A Nightmare on Elm Street has one of my personal favorite 80's horror film scores, courtesy of Charles Bernstein. The most recognizable part of the score is that melody that Bernstein created to compliment the nursery rhyme that the little girls sing and it's a tune that's both beautiful as well as eerie and foreboding. You hear it many, many times throughout the film in different variations, from instances where you just hear the soft piano melody to others where you hear a kind of far off moaning sound behind it, from an interesting version where you hear a driving beat behind it that goes, "Chh, chh, chh, bom," (that plays when Nancy walks to the jailhouse in that one dream) to a very creepy version that you hear immediately following the scene in the dream clinic. Bernstein also makes use of a lot of electronic equipment to create some really frightening pieces of music, like the low beat that goes, "Din, din, din, din" and makes a sort of vocalizing sound as well, which you hear at the very beginning (where it culminates loudly in a truly nightmarish version of the main theme) and when Nancy's last nightmare begins, the rhythmic, driving piece that you hear when Freddy first chases Nancy in the boiler room, music that sounds like an electronic version of the Psycho murder theme when Freddy pulls Glen through his bed, and the fast-paced, scary pieces when Freddy chases Tina in the second nightmare and when he gets after Nancy and chases her into her house and up into her room, with the latter being very frightening.
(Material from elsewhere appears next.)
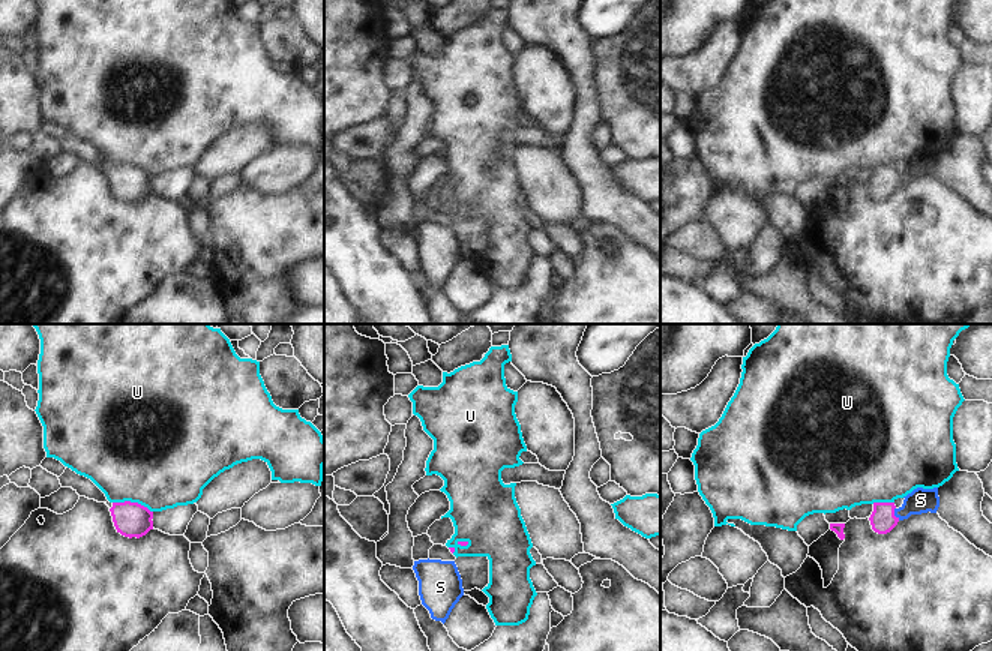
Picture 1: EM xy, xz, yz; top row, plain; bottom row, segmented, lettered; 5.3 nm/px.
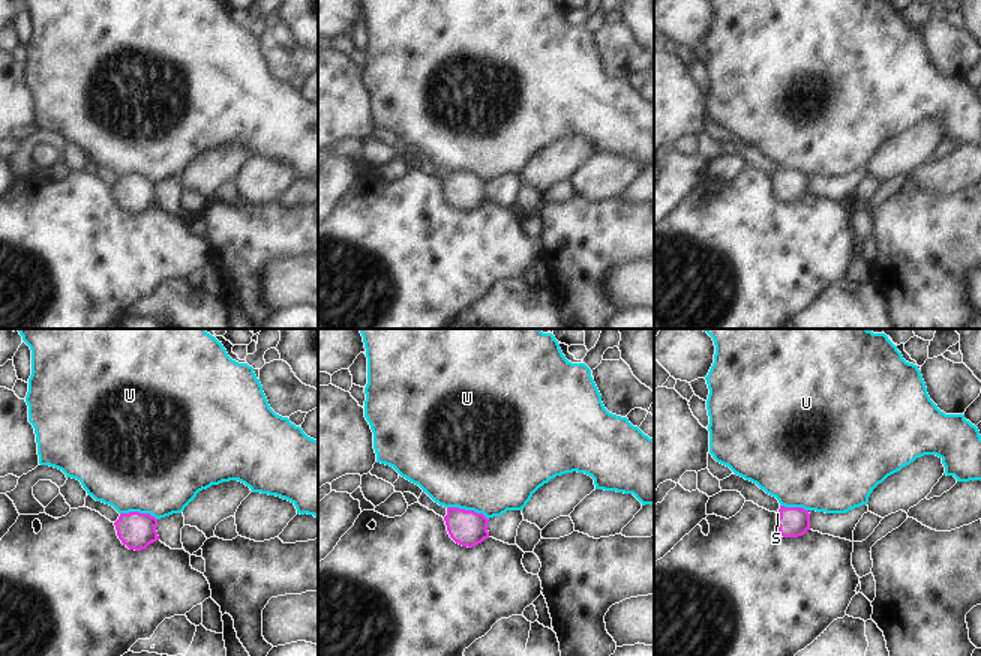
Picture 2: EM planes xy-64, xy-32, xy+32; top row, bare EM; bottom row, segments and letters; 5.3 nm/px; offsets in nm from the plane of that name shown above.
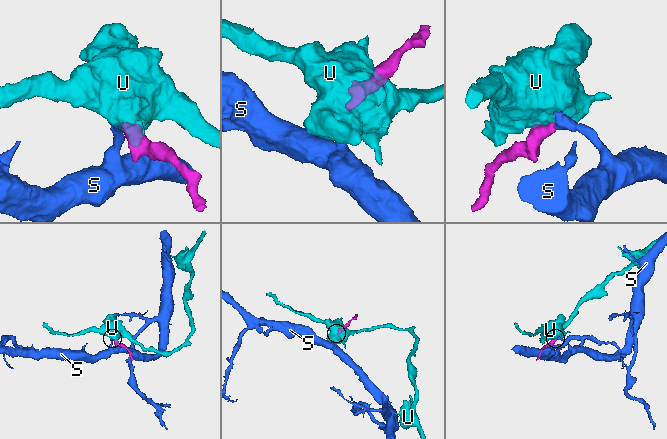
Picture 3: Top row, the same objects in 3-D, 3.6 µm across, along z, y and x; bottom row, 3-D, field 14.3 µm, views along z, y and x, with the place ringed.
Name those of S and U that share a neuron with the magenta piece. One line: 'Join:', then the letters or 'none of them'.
Join: S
There are a number of low, menacing bits of music, like one with a beat that kind of goes, "Bom," when Nancy is trying to call Glen, low piano music that you hear in the dream clinic, a quietly scary bit that you hear when Tina hears Freddy calling her outside of her house, and a kind of subtle, actiony piece when Nancy is setting booby traps across the house and a short, frantic one when Nancy rushes to the front door to try to help Glen. I could go on but I think I've said enough. This score is just awesome, period. As for the song Nightmare by 213 that plays over the ending credits, I've never cared that much for it. It's not horrible but it's not a song I would listen to again and again. There are plenty of better songs in the later movies.